7. A nuanced case: AbstractList

java.util.AbstractList is designed for refused bequest in a constrained way:

public abstract class AbstractList<E> extends AbstractCollection<E> implements List<E> {
    public boolean add(E e) {
        add(size(), e);
        return true;
    }
    public void add(int index, E element) {
        throw new UnsupportedOperationException();   // refuses by default
    }
    public E set(int index, E element) {
        throw new UnsupportedOperationException();   // refuses by default
    }
    public E remove(int index) {
        throw new UnsupportedOperationException();   // refuses by default
    }
    public abstract E get(int index);                 // mandatory
    public abstract int size();                       // mandatory
}

The JDK's intent: subclasses opt in to mutability by overriding the throwing defaults. A read-only list overrides only get and size. A mutable list also overrides set, add(int,E), remove(int).

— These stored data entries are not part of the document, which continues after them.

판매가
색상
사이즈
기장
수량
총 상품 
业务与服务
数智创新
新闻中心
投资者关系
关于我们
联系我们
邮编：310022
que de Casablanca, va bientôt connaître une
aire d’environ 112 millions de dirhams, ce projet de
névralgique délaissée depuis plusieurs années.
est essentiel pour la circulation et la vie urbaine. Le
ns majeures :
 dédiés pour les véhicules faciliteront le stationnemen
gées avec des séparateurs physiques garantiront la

This is refused bequest as a template method pattern. It's mostly defensible because:

  • The Javadoc on AbstractList explicitly tells you what to override for read-only vs modifiable lists.
  • Callers using List<E> know mutation is allowed only when the contract of the specific subtype permits it (the List Javadoc warns that mutation methods are "optional operations").
  • The alternative — two separate interfaces ReadList and MutableList — would force the JDK to break source compatibility.

It is still a smell in your code unless you deliberately want to mirror this pattern. And if you do, document it loudly.

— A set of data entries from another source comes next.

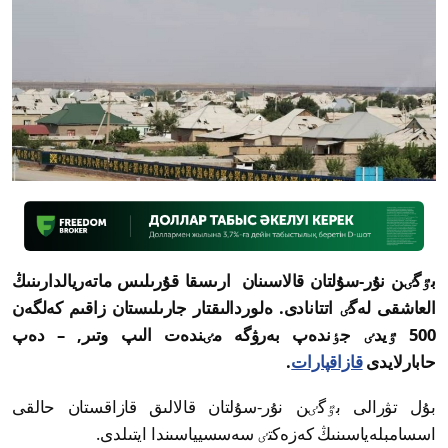
بٷگٸن نۇر-سۇلتان قالاسىنان ارىسقا قۇرىلىس ماتەريالدارىنىڭ
العاشقى لەگٸ اتتانادى. ەلوردالىقتار جارىلىستان زاقىم كەلگەن
500 ٷيدٸ جٶندەپ بەرۋگە مٸندەت الىپ وتىر, – دەپ
حابارلايدى
قازاقپارات
.
بۇل تۋرالى بٷگٸن نۇر-سۇلتان قالالىق قازاقستان حالقى
اسسامبلەياسىنىڭ كەزەكتٸ سەسسيياسىندا ايتىلدى.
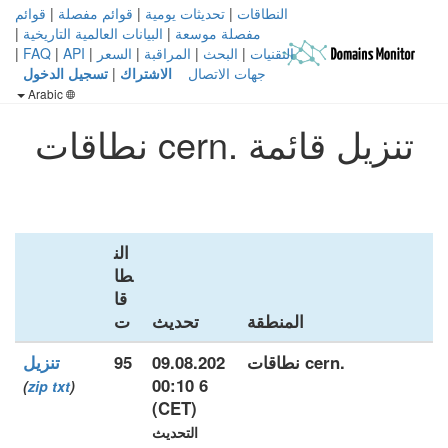
النطاقات
|
تحديثات يومية
|
قوائم مفصلة
|
قوائم
مفصلة موسعة
|
البيانات العالمية التاريخية
|
التقنيات
|
البحث
|
المراقبة
|
السعر
|
API
|
FAQ
|
جهات الاتصال
الاشتراك
|
تسجيل الدخول
Arabic
تنزيل قائمة .cern نطاقات
الن
طا
قا
المنطقة
تحديث
ت
.cern نطاقات
09.08.202
95
تنزيل
6 00:10
)
zip
txt
(
(CET)
التحديث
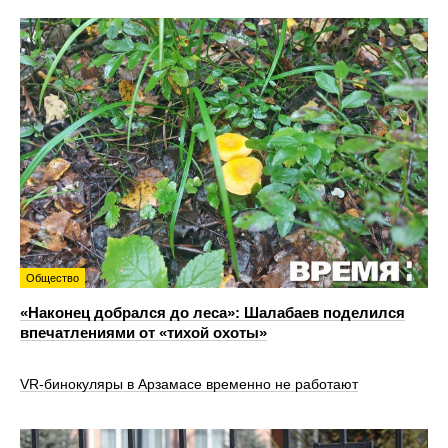
Общество
«Наконец добрался до леса»: Шалабаев поделился
впечатлениями от «тихой охоты»
VR‑бинокуляры в Арзамасе временно не работают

8. Detecting refused bequest in code review

Senior-level signals to spot during review:

  1. Override that throws. Search regex: @Override[^{]*\{[^}]*throw new UnsupportedOperationException — almost always a hit.
  2. Override that returns the type's "zero" without explanation. return 0, return null, return BigDecimal.ZERO, return Collections.emptyList() in a context where the parent's contract suggests a real answer.
  3. Override that silently calls super but then does nothing useful. A subclass override whose body is just super.foo(x); is suspicious — why does it exist?
  4. Class-level Javadoc that warns callers off inherited methods. "Do not call setEnabled on instances of this class" means you've already lost the type war.
  5. @Deprecated overrides without an enclosing @Deprecated parent. The subclass is signalling "stop using what I inherited".
  6. Suppressed warnings on overrides. @SuppressWarnings("unused") on an override often hides a no-op refusal.

9. Quick rules

  • UnsupportedOperationException outside JDK collections views is refused bequest.
  • Strengthening preconditions in a subclass is LSP violation; refusing a method strengthens the precondition to "false".
  • When two subclasses out of three refuse a method, Pull Down into the third (or extract a capability interface).
  • When one subclass out of three refuses a method, Push Down into the two that want it.
  • Prefer sealed hierarchies + pattern matching over throwing overrides for closed variant sets.
  • Document deliberate template-method refusal (à la AbstractList) loudly in Javadoc — assume the reader assumes refused bequest is a bug.

10. What's next

Topic File
ArchUnit rules, JDK case studies, legacy migration professional.md
Formal NOM metric, PMD/SonarJava rules specification.md
Numbered diagnosis scenarios find-bug.md
JIT inlining, vtable bloat optimize.md
Exercises tasks.md
Interview Q&A interview.md

Related principles:

Topic Path
Liskov Substitution Principle ../../03-design-principles/01-solid-principles/
Fragile Base Class ../../03-design-principles/05-fragile-base-class/
Composition over Inheritance ../../03-design-principles/02-composition-over-inheritance/

Memorize this: Refused bequest is LSP violation expressed as an override. Every UnsupportedOperationException in @Override is a subclass strengthening preconditions to "false" and adding an exception the parent's contract didn't promise. The senior moves are Pull Down (remove the refused method from the parent so refusing subclasses no longer need to refuse) and Push Down (move parent methods to the subclasses that want them). When the variant set is fixed and closed, sealed hierarchies + pattern matching let you avoid the inheritance question entirely.